Nonetheless, the future of restorative justice in every country will depend critically on a struggle with two resistances: the popularity of punishment among voters and the blunt fact that some crimes are historical-social, not merely cases of individuals breaking the law. The latter is the strong final point in the article by Jerry Elster, “After 26 Years in Prison.” A restorative justice procedure, he writes, can “help individuals move forward with accepting their accountability, but it doesn’t help the system or society move forward with theirs.”
Large, organized, collective interests are at odds with the future of restorative justice: unions of prison guards, economic benefits to communities from prisons, and then—perhaps the most difficult injustice of all—historical crimes whose legacies subject whole groups of people to continuing injustice. Like the Maori, indigenous peoples in the United States and Canada are waiting for healings that exceed any form of individual therapy for crime’s victims and offenders: the land stolen by European colonists from the indigenous, the treaties broken, the genocide, intended or not, that devastated them. Perhaps, speculates Elster, the restorative experience of individuals in procedures like family group conferences and victim compensations will prepare people to see their duties to work as citizens for restorative remedies for these huge historical injustices.
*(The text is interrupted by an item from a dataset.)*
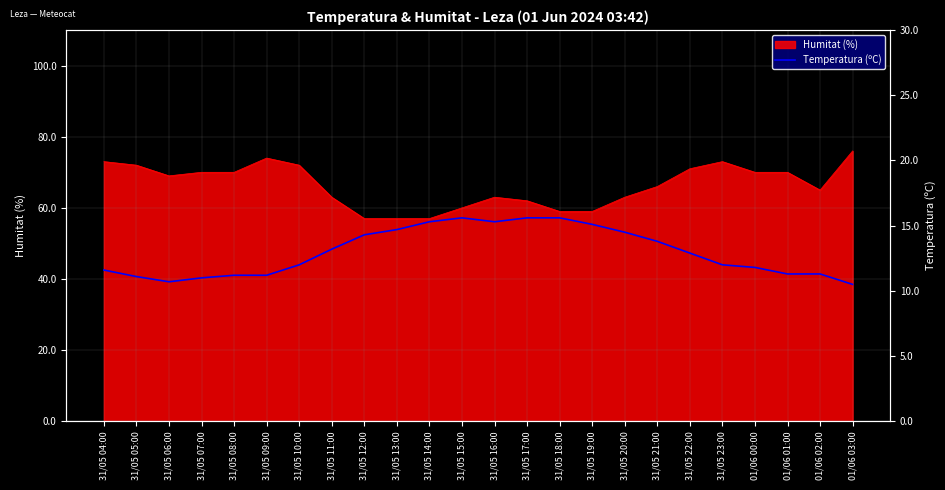

Is it true that the value at 31/05 08:00 is 11.2?

True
The kinship between the individual and collective levels of crime was frequently on display in the work of South Africa’s Truth and Reconciliation Commission in the 1990s. There, police who beat black protesters frequently pleaded, “We were just obeying the law,” as must have been said by U.S. soldiers who enforced Andrew Jackson’s order for all American Indians to relocate west of the Mississippi in the 1830s. What remedy does an American government still owe for that Trail of Tears? In her Tikkun article “Decolonizing Restorative Justice,” Denise Breton asked the same question of her own Minnesota history: “Here in Minnesota we colonizers have not been held accountable at all for state-sanctioned, citizen-supported crimes against humanity,” namely the humanity of the Lakota peoples. She goes on to the radical suggestion that, by restorative principles, “every Minnesota realtor should be imprisoned for dealing in stolen property gained through murder.”
In their final report, leaders of the Truth and Reconciliation Commission confessed that they might have called political and judicial leaders to account for their support of apartheid law, but they failed to do so. Calling institutions and political organizations to account for crimes remains on the still-pending agenda of the restorative justice movement. Whether its advocates will ever be able to extend their philosophy of healing to the vast wounds of our national and global histories remains to be seen.